Eine vorsätzliche Ordnungswidrigkeit gemäß § 48 Abs. 1 Nr. 3 BremLStrG ist gemäß § 48 Abs. 2 BremLStrG i.V.m. § 17 Abs. 1 OWiG mit einer Geldbuße von 5,– bis zu 1.000,– Euro zu ahnden.
Dabei musste sich bußgelderhöhend auswirken, dass der Angeklagte nicht nur die Verunreinigung nicht unverzüglich beseitigt hat, sondern diese bereits vorsätzlich verursacht hat.
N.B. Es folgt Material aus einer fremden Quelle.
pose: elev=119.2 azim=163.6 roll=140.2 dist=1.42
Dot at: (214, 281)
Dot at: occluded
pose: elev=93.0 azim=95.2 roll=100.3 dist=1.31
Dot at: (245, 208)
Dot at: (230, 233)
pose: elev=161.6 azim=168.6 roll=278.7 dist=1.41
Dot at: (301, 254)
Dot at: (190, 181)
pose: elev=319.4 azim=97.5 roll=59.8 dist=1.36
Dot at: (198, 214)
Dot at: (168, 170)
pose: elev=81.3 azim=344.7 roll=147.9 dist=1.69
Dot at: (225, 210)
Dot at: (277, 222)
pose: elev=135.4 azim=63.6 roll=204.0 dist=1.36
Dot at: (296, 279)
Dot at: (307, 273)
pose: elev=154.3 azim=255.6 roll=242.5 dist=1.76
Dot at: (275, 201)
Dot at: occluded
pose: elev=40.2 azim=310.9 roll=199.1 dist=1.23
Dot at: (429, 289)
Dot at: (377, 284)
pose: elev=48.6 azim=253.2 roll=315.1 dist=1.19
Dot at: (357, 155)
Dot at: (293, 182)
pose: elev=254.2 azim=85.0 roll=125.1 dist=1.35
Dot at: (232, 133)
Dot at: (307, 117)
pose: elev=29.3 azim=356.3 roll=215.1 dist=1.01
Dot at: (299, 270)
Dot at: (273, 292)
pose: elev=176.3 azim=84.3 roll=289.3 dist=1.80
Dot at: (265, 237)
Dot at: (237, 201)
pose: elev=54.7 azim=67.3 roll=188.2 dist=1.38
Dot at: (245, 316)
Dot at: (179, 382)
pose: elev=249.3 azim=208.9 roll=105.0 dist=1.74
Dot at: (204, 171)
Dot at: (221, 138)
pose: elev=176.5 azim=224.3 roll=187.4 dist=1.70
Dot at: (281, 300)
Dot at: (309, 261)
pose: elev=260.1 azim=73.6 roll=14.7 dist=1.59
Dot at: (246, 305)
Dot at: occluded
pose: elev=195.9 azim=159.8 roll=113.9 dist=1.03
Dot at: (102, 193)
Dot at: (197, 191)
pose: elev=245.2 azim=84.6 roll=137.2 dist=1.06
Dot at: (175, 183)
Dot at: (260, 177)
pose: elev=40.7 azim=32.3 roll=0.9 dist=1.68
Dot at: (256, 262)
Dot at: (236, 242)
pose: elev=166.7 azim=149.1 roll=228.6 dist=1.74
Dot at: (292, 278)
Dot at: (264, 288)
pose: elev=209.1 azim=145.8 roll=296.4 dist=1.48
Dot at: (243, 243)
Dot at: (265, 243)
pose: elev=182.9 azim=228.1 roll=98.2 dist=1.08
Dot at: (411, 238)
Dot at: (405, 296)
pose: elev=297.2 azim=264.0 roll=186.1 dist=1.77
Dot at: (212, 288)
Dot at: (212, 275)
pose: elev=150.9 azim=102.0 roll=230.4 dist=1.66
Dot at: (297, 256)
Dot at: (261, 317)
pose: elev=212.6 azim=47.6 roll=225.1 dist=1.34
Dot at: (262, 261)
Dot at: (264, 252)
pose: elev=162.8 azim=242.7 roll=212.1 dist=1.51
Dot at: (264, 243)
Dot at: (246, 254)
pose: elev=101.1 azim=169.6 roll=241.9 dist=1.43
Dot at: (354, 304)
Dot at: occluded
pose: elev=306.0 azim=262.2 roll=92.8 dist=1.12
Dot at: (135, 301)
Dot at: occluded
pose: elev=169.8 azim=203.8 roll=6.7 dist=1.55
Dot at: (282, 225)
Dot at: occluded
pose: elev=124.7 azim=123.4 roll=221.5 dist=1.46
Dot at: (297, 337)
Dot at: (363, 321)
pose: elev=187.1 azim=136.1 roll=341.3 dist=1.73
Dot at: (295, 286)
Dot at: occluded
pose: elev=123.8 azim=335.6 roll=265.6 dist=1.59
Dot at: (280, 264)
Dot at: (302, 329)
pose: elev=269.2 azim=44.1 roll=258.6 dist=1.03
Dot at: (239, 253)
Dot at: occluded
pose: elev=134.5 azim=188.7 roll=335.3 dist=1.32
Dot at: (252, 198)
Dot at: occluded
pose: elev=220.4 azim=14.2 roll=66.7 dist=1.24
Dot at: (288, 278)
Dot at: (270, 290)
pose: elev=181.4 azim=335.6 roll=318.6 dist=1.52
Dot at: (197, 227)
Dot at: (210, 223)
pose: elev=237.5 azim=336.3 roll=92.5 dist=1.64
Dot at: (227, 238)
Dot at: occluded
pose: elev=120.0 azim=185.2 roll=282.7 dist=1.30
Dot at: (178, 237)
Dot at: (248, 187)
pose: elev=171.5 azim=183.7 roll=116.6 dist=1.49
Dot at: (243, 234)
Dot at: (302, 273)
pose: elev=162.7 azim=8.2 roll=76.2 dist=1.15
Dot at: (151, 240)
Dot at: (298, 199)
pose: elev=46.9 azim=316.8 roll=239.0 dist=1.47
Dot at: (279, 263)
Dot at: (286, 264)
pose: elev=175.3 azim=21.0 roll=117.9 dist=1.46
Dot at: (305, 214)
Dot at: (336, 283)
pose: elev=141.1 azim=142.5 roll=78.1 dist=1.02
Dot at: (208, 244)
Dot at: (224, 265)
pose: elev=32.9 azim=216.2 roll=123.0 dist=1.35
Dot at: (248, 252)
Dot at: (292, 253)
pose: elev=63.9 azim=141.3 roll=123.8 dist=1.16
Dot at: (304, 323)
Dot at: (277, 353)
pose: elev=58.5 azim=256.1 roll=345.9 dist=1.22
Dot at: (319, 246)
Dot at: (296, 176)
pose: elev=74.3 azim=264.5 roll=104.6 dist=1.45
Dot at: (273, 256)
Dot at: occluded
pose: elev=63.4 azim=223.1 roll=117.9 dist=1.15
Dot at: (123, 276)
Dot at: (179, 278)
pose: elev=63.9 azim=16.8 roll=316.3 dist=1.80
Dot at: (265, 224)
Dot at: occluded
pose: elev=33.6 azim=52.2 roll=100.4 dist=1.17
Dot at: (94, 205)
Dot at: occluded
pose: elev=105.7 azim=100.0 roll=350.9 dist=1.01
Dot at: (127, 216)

Zudem stellen herumliegende Glasscherben eine gegenüber anderen Abfällen besondere Gefahrenquelle dar.
Außerdem war der Angeklagte nur wenige Monate vor dem Vorfall wegen einer Straftat, die er ebenfalls im Zusammenhang mit einem Bundesligaspiel begangen hatte, auf der Basis seiner geständigen Angaben zu einer Geldstrafe verurteilt worden, auch wenn diese noch nicht rechtskräftig war.
Dem steht gegenüber, dass der Angeklagte bei der Tat erheblich angetrunken war.
Unter Berücksichtigung auch der wirtschaftlichen Verhältnisse des Angeklagten hat das Gericht daher auf eine Geldbuße von 200,– Euro erkannt, die es als angemessen erachtet.
Die Kostenentscheidung folgt aus § 465 StPO.